Der Problempatient
Regelmäßig sortiert der Hausarzt seine Patienten in eine persönliche Statistik. Sind alle Mehr- und Minderheiten vertreten? Haben sich Veränderungen ergeben? Und unterscheidet sich die soziale Mischung bei seinen Patienten von der, die in der Umgebung seiner Praxis zu finden ist? Wie kann er Werbung und Kundenansprache optimieren? So sehr er sich auch bemüht, so viel er auch an Empathie und pädagogischem Geschick investiert, bei einer Patientengruppe blickt er auf eine lange Geschichte des Scheiterns: Ältere und alte Männer wollen einfach nicht zu ihm kommen.

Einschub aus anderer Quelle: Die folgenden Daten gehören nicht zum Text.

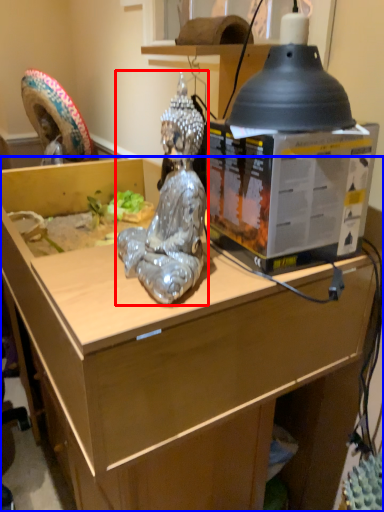
Question: Among these objects, which one is nearest to the camera, person (highlighted by a red box) or desk (highlighted by a blue box)?

Choices:
 (A) person
 (B) desk

Answer: (A)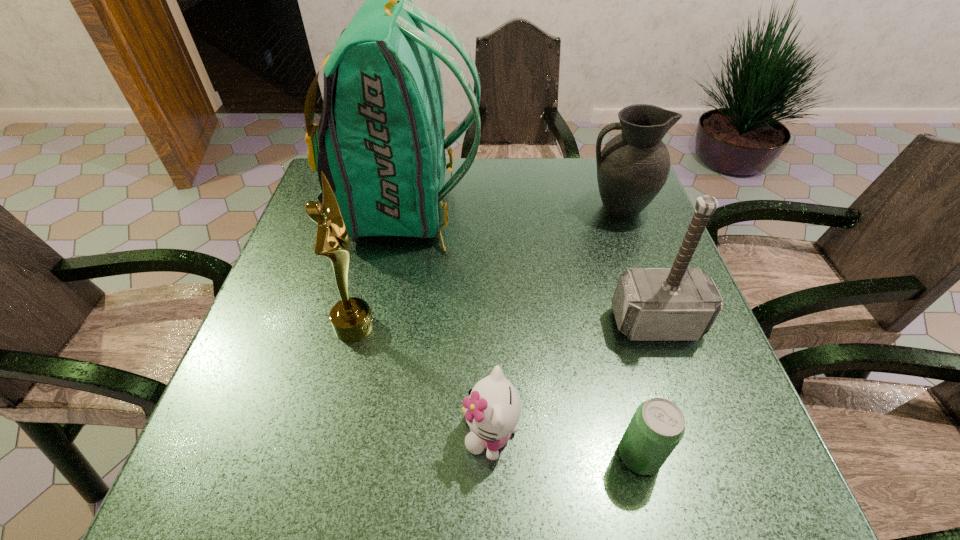
Where is `the tallest object`? the tallest object is located at coordinates (380, 142).

Locate an element on the screen. award is located at coordinates (351, 318).

Where is `hammer`? hammer is located at coordinates pyautogui.click(x=650, y=304).

The height and width of the screenshot is (540, 960). I want to click on the third shortest object, so 632,168.

At what (x,y) coordinates should I click in order to perform the action: click on kitten. Please return your answer as a coordinate pair (x, y). Looking at the image, I should click on (492, 409).

Identify the location of soda. Image resolution: width=960 pixels, height=540 pixels. (658, 425).

Identify the location of blank space located 0.360m on the back of the backpack. This screenshot has height=540, width=960. (614, 208).

Locate an element on the screen. The image size is (960, 540). vacant point located 0.220m on the front-facing side of the award is located at coordinates (481, 326).

Find the location of a particular element. free spot located 0.190m for striking with the head of the hammer is located at coordinates (696, 438).

The width and height of the screenshot is (960, 540). Identify the location of vacant region located 0.270m on the side of the third shortest object with the handle. (483, 208).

Es macht ihn traurig, hoffnungslos, ja auch wütend. Ausgerechnet die Gruppe, bei der er seine hausärztliche Kunst am besten unter Beweis stellen könnte, zieht es anscheinend vor, mit erhöhtem Blutdruck, Bratwurst und Bier auf dem Sofa zu sitzen, statt sich in seine vertrauensvolle fachliche Fürsorge zu begeben. Wovor haben sie Angst?
»Meine Frau schickt mich«
Verirrt sich doch einmal ein seltenes Exemplar dieser von Herzinfarkt und Schlaganfall bedrohten Gattung in seine Praxis, ereignen sich so oder so ähnlich folgende Dialoge: »Guten Tag, Herr M., was führt Sie zu mir?« – »Meine Frau schickt mich.« – »Und warum schickt Sie ihre Frau?« – »Weil sie sich Sorgen macht.«
Der Leser dieser Kolumne kann also erahnen, vor welchen Schwierigkeiten der Hausarzt angesichts des Verhaltens dieser Problemgruppe steht und welche kommunikativen Höchstleistungen von ihm verlangt werden.
Ein wenig hilft es dem Hausarzt, das Phänomen des allgemeinmedizinischen Männerabsentismus sozial- und gesundheitspolitisch zu betrachten. Denn nicht nur bei ihm sind Männer eine besonders sensible Kundengruppe. Studien zeigen, alte Männer gehen selten zum Arzt und bilden in den Praxen eine Minderheit, obwohl sie durchschnittlich schwerer krank sind und ein höheres Sterberisiko haben als Frauen ihres Alters.
Ab ins Kloster
Diese Tatsache scheint derartig unabänderlich, dass einige Wissenschaftler die Spezies Mann schon komplett abgeschrieben haben. Der Genetiker Steve Jones gibt Männern nur noch 125.000 Jahre bis zu ihrem molekularbiologisch bedingten Aussterben! Aber Männer können etwas tun, um ihre Lebenserwartung deutlich zu erhöhen und der von Frauen anzugleichen: nämlich früh im Leben in ein Kloster eintreten und dort möglichst bis zum Tod bleiben.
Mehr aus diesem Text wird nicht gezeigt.